On August 12, 2025, an investigative report aired discussing concerns and frustrations in the community regarding the rehiring and promotion of Lewis' former Principal to School Associate Superintendent.

==Lawsuits==
On April 9, 2025, Mellisa Ready filed a lawsuit against the Clark County School District, accusing them and Sandra Corona, the owner of the property where the beating occurred, of wrongful death and negligence. The lawsuit alleges that the beating took place in an area "adjacent to and partially on" Corona's property in the 1300 block of North 21st Street and the location was a "known gathering spot" for students and that there had been prior fights and criminal activity in the vicinity.
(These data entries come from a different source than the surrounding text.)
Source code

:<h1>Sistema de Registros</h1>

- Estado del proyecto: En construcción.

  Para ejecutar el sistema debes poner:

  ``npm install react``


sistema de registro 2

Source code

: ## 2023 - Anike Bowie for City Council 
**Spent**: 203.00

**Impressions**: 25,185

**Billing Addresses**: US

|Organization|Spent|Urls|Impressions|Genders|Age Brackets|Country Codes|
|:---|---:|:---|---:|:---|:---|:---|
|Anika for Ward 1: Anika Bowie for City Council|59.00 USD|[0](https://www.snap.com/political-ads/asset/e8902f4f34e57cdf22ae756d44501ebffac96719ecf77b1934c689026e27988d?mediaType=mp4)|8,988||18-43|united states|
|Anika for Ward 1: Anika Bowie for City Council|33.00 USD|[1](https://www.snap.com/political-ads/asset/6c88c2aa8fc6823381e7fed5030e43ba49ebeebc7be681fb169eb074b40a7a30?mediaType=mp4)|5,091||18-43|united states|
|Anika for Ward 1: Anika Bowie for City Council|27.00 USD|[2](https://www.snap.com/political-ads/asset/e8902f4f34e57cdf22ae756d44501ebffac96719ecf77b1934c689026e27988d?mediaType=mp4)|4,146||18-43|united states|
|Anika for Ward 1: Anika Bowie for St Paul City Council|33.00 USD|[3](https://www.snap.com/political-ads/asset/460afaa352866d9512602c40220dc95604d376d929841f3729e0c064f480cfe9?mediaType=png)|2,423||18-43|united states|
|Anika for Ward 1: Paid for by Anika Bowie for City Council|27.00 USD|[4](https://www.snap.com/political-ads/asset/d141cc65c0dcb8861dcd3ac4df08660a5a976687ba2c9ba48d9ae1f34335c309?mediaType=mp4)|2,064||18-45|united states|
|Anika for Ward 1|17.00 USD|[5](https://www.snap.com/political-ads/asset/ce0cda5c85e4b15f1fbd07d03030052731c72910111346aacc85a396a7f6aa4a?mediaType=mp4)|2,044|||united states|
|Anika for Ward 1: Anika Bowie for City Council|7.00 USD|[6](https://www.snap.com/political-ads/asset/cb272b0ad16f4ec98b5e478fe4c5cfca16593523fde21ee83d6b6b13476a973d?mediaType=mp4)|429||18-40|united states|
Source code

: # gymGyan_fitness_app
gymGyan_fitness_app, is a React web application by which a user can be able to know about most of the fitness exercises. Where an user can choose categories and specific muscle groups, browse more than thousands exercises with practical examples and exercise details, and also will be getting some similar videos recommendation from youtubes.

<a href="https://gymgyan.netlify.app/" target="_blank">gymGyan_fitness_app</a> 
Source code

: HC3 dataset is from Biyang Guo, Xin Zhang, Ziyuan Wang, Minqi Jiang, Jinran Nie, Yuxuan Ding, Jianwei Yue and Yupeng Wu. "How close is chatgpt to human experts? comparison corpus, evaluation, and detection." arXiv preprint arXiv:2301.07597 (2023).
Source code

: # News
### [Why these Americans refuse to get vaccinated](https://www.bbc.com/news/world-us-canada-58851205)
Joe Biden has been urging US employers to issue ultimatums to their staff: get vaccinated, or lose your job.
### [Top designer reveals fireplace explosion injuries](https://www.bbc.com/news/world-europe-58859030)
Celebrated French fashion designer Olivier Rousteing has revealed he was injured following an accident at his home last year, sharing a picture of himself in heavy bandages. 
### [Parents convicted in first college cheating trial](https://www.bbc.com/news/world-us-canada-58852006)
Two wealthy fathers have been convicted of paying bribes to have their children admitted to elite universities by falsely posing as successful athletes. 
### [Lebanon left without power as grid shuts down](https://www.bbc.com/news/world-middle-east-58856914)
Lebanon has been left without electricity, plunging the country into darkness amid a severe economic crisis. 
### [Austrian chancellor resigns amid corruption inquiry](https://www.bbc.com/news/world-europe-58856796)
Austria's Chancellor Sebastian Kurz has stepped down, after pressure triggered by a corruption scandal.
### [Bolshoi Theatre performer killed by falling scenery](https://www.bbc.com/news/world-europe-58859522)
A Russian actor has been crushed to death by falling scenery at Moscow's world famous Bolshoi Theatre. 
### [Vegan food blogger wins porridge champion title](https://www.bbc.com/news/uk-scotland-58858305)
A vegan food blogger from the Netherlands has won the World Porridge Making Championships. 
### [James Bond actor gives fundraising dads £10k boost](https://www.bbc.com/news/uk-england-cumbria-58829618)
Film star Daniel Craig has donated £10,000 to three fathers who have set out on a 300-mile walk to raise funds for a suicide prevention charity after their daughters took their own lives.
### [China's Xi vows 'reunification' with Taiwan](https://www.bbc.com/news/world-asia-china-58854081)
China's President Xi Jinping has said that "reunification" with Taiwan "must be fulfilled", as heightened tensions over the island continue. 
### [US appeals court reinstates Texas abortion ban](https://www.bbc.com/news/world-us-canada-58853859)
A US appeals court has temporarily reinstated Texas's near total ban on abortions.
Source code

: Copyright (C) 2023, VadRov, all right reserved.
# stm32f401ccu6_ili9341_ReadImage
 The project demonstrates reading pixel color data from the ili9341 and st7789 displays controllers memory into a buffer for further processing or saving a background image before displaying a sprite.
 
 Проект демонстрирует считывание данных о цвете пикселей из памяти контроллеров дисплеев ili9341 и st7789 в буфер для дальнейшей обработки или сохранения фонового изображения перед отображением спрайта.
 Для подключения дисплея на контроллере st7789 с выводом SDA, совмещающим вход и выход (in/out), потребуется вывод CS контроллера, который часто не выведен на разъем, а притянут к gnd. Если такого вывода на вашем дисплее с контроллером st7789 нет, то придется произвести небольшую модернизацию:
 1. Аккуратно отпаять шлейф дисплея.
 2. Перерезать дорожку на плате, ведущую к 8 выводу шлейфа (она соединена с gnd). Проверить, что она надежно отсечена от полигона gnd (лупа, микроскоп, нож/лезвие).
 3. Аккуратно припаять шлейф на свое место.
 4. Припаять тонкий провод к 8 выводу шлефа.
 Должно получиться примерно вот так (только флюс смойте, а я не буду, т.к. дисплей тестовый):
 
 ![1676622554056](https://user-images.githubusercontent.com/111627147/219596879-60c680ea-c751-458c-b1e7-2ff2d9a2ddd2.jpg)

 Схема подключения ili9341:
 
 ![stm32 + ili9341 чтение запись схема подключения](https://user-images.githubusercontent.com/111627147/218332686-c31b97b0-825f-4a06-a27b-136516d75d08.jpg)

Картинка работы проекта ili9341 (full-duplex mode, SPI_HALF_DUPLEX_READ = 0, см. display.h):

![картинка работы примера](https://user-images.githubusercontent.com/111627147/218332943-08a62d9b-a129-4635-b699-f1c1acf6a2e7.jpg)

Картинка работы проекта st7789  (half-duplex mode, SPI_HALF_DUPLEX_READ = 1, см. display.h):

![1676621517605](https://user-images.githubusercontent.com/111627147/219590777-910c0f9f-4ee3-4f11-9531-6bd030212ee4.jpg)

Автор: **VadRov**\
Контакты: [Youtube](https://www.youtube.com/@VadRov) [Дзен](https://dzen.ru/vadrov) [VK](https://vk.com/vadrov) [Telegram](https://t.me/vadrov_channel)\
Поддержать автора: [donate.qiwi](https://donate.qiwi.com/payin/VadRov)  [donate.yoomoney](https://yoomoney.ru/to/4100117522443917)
In addition, Ready states that the district "failed to take reasonable steps to supervise students in or near the area, implement preventive measures, or notify law enforcement", the perpetrators "were known to the school administration and had exhibited prior aggressive or violent behavior", and there had been at least one altercation or conflict involving Lewis or his peers previously and school staff "were on notice or should have been on notice of escalating tensions." In June 2025, Corona countered that it was not her responsibility to prevent the assault, arguing that under state law regarding trespasser liability, a property owner has no independent duty to advise of dangerous conditions or potential dangers to other people. However, Ready rejected this argument, with her attorney Richard Young stating that she did not concede that Corona was free from responsibility and there was also no evidence that the people involved in the attack were trespassers as defined by state statute.

On August 7, 2025, Jonathan Lewis Sr. filed a lawsuit against the Clark County School District similar to the one filed by the victim's mother.